Le certificat professionnel CLÉA, créé par le comité paritaire interprofessionnel national pour l’emploi et la formation (COPANEF), s’adresse aux salariés et chômeurs non diplômés pour valoriser la maîtrise des connaissances de base. « Ces situations professionnelles sont analysées tant sur le plan de l’écrit que de l’oral ou du calcul. L’expérience est au cœur du dispositif et a toute son importance. Ce n’est pas stigmatisant. l’objectif n’est pas de mettre la personne en situation d’échec, au contraire. Environ 12 % des 1 000 personnes que nous avons pour le moment évaluées à l’AFEC sur le référentiel CLÉA ont obtenu la certification sans avoir à suivre de formation », explique Caroline Jonot, chef de projets formation à AFEC (groupement 2A2C), groupement d’organismes de formation habilité à la certification des compétences et des connaissances de base (CLÉA). Révélateur, c’est essentiellement un public de chômeurs qui bénéficie du dispositif lancé il y a un an.

« Il y a de véritables problèmes au niveau des échanges par e-mails avec les clients du côté des encadrants. La direction en est bien consciente » -  Catherine Le Floch-Louboutin, 02Les entreprises restent très frileuses à l’idée de lancer une dynamique collective sur ce terrain des « compétences clefs ». D’autant que les salariés concernés ne voient pas vraiment le bénéfice d’une certification n’apportant aucun droit à une équivalence de niveau de qualification 5 (CAP, BEP) pas plus que des perspectives de promotion professionnelle. « La logique est de pouvoir adapter l’évaluation au contexte de chaque entreprise. Cela permet certes d’identifier l’illettrisme mais dans un contexte professionnel. Il s’agit de se servir de l’activité professionnelle comme levier pour acquérir le socle des compétences. La démarche n’est pas scolaire », poursuit Caroline Jonot. Ce manque d’appétence des directions à se saisir du sujet est symptomatique d’une « absence de culture de formation dans beaucoup d’entreprises à l’instar d’une société française où l’on préfère soigner que prévenir. Il y a une impossibilité à trouver du temps et des financements pour former efficacement et durablement les travailleurs en difficulté », estime Didier Cozin, responsable du cabinet AFTLV.

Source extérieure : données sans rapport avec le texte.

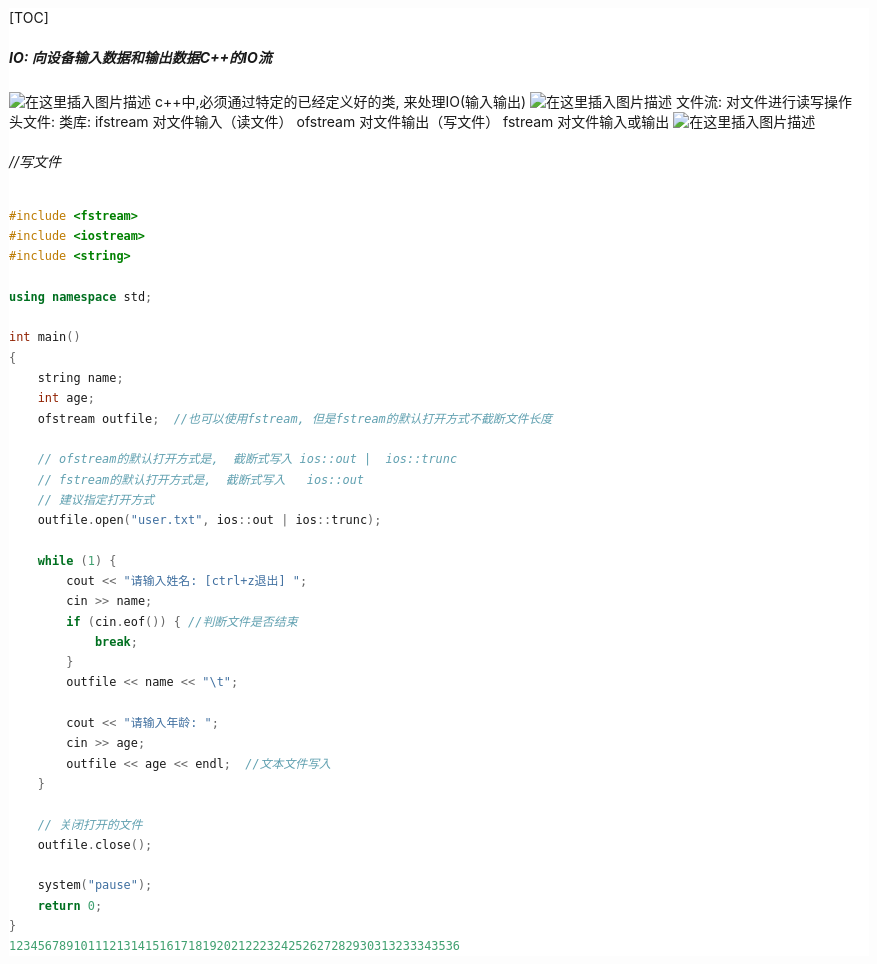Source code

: [TOC]

##### IO: 向设备输入数据和输出数据C++的IO流

![在这里插入图片描述](https://img-blog.csdnimg.cn/20200522083820382.png)
c++中,必须通过特定的已经定义好的类, 来处理IO(输入输出)
![在这里插入图片描述](https://img-blog.csdnimg.cn/20200522083859264.png?x-oss-process=image/watermark,type_ZmFuZ3poZW5naGVpdGk,shadow_10,text_aHR0cHM6Ly9ibG9nLmNzZG4ubmV0L3FxXzM1ODAzNDEy,size_16,color_FFFFFF,t_70)
文件流: 对文件进行读写操作
头文件:
类库:
ifstream 对文件输入（读文件）
ofstream 对文件输出（写文件）
fstream 对文件输入或输出
![在这里插入图片描述](https://img-blog.csdnimg.cn/20200522084226793.png?x-oss-process=image/watermark,type_ZmFuZ3poZW5naGVpdGk,shadow_10,text_aHR0cHM6Ly9ibG9nLmNzZG4ubmV0L3FxXzM1ODAzNDEy,size_16,color_FFFFFF,t_70)

###### //写文件

```cpp
#include <fstream>
#include <iostream>
#include <string>

using namespace std;

int main()
{
	string name;
	int age;
	ofstream outfile;  //也可以使用fstream, 但是fstream的默认打开方式不截断文件长度

	// ofstream的默认打开方式是,  截断式写入 ios::out |  ios::trunc
	// fstream的默认打开方式是,  截断式写入   ios::out
	// 建议指定打开方式
	outfile.open("user.txt", ios::out | ios::trunc);

	while (1) {
		cout << "请输入姓名: [ctrl+z退出] ";
		cin >> name;
		if (cin.eof()) { //判断文件是否结束
			break;
		}
		outfile << name << "\t";

		cout << "请输入年龄: ";
		cin >> age;  
		outfile << age << endl;  //文本文件写入
	}

	// 关闭打开的文件
	outfile.close();

	system("pause");
	return 0;
}
123456789101112131415161718192021222324252627282930313233343536
```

Les difficultés rencontrées à l’écrit concernent aujourd’hui une part de salariés bien plus large que ceux confrontés à l’illettrisme. C’est l’occasion de les mettre à l’aise. « Il y a de véritables problèmes au niveau des échanges par e-mails avec les clients du côté des encadrants. La direction en est bien consciente », précise Catherine Le Floch-Louboutin. De l’intérêt d’avoir une approche globale, professionnelle et des compétences de base ne rimant pas avec « retour à l’école ». Et Hervé Fernandez de conclure en rappelant que « les employeurs ont la responsabilité de garantir l’employabilité de tous leurs salariés ».